A34C-01
Towards convection-resolving climate modeling

Wednesday, 16 December 2015: 16:00
3012 (Moscone West)
Christoph Schar, ETH Zurich, Atmospheric and Climate Science, Zurich, Switzerland
Abstract:
Moist convection is a fundamental process in our climate system, but is usually parameterized in climate models. The underlying approximations introduce significant uncertainties and biases, and there is thus a general thrust towards the explicit representation of convection. For climate applications, convection-resolving simulations are still very expensive, but are increasingly becoming feasible. Here we present recent results pertaining to the development and exploitation of convection-resolving regional climate models. We discuss the potential and challenges of the approach, highlight validation using decade-long simulations, explore convection-resolving climate change scenarios, and provide an outlook on the use of next-generation supercomputing architectures.

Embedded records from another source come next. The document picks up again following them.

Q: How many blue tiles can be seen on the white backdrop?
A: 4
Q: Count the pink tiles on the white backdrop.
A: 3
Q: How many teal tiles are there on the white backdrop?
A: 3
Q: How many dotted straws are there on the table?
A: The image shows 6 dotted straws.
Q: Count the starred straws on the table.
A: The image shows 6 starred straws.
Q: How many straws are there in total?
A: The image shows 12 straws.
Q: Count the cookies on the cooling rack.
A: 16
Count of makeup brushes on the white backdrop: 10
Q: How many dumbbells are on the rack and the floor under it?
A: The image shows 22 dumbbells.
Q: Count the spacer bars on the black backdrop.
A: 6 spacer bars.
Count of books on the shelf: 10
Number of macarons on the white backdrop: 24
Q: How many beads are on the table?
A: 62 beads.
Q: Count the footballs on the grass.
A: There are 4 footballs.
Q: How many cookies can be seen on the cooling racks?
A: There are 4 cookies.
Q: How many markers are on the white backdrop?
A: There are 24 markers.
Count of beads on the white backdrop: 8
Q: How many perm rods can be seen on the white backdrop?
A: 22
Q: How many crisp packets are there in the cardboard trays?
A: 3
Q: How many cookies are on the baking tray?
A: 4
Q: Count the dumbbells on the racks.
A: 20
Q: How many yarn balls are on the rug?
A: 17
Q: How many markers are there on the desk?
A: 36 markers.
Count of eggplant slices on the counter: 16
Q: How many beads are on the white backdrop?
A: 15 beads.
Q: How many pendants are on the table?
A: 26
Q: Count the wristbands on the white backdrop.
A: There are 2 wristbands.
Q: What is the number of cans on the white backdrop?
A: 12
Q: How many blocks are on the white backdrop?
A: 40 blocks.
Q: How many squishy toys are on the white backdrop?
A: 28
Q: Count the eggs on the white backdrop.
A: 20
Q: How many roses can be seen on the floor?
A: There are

Detailed results will be presented using the COSMO model over two computational domains at a horizontal resolution of 2.2 km. The first covers an extended Alpine region from Northern Italy to Northern Germany. For this domain decade-long simulations have been conducted, driven by both reanalysis as well as CMIP5 model data. Results show that explicit convection leads to significant improvements in the representation of summer precipitation, and to substantial differences in climate projections in terms of precipitation statistics.

The second domain covers European (with 1536x1536x60 grid points) and the respective simulations exploit heterogeneous many-core hardware architectures. Results demonstrate realistic mesoscale processes embedded in synoptic-scale features, such as line convection along cold frontal systems, or the triggering of moist convection by propagating cold-air pools. Currently a 10-year simulation using this set up is near completion. To efficiently use GPU-based high-performance computers, the model code underwent significant development, including a rewrite of the dynamical core in C++. It is argued that today’s largest supercomputers would in principle be able to support – already now – global convection-resolving climate simulations, provided the respectively refactored codes would be available.